LNCaP prostate cancer cells following exposure to the PSMA-targeted UCNP. These sequential DIC images include the Alexafluor 488 fluorescence overlays, demonstrating the increases in intracellular compartmentalization of our PSMA-targeted UCNP. Panel A reflects one-minute following exposure of the cancer cells to the UCNP; Panels B, C, and D reflect green fluorescence after 90, 120, and 200 minutes of exposure, respectively.
5. Conducting proof of principle testing with VNBp-1 utilizing prostate cancer in vivo :
The optimal formulation of VNBp-1 and light delivery parameters will undergo a series of POP tests in vivo. The first POP test will involve nude mice bearing red-shifted firefly luciferase expression PSMA-positive LNCaP be exposed to the control condition of intratumoral injection of VNBp-1 only or the treatment condition consisting of intratumoral injection of VNBp-1 and external 980 nm photo activation. Additional POP testing will include an additional control condition using nude mice bearing GFP-expressing PSMA-negative PC-3-flu prostate cancer tumors.
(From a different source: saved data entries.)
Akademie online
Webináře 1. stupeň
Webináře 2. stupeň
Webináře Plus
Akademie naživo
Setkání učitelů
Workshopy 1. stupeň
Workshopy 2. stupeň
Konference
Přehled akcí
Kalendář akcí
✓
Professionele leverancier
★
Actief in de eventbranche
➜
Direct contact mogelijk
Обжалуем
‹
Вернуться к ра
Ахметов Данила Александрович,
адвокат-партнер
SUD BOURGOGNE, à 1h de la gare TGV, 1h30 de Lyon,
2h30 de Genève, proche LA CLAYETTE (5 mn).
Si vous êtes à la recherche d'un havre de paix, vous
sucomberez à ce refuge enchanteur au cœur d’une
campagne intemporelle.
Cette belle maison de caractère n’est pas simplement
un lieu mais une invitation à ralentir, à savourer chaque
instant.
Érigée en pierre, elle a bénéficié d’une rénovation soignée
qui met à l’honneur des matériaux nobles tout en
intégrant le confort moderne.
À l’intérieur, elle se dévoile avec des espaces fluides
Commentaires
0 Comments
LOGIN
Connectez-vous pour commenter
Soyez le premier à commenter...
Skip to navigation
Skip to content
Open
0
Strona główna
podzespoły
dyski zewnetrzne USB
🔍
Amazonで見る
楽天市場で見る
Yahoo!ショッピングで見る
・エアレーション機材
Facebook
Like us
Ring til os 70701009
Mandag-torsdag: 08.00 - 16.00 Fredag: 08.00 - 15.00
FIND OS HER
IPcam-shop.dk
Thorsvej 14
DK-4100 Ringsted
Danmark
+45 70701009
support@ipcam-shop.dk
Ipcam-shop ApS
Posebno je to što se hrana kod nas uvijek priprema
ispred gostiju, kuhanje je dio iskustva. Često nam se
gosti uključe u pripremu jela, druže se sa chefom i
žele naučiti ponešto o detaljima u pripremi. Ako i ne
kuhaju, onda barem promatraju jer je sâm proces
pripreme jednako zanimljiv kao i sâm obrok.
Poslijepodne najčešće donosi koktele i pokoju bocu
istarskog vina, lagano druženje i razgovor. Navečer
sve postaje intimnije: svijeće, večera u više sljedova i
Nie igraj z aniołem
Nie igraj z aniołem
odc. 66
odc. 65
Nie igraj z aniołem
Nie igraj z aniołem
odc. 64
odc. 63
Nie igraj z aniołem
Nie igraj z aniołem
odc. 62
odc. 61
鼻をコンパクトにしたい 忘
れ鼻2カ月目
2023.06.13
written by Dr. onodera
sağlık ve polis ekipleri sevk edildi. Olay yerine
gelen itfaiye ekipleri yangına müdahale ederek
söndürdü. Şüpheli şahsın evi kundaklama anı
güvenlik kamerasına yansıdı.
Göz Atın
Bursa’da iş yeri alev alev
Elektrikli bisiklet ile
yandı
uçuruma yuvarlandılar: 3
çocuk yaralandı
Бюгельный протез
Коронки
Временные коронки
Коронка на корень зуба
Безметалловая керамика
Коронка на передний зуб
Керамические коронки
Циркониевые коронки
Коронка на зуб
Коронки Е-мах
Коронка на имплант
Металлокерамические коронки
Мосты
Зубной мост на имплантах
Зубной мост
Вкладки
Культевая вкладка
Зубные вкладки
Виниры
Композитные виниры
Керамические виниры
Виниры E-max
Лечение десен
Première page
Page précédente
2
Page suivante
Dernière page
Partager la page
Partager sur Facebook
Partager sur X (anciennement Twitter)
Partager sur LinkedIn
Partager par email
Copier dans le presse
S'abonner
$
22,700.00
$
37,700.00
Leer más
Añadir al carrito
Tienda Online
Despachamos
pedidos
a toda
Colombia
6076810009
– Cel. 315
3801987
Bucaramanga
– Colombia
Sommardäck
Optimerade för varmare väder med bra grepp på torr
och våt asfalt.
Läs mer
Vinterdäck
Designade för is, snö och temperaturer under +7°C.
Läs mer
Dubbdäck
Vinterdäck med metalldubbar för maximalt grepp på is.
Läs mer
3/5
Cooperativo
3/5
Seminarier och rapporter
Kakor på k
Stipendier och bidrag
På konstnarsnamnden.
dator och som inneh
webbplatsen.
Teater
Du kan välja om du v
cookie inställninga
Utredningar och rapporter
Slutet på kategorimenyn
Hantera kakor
Analyses will include biodistribution of VNBp-1 to the tumor and nearby organs, quantification of tumor volume, tumor growth rate, survivability, hemocompatibility, and renal function. The culmination of this testing will deliver an active-targeted UCNP capable of selectively entering and killing only PSMA-expressing cancer cells in mice in response to deep-penetrating near infrared light.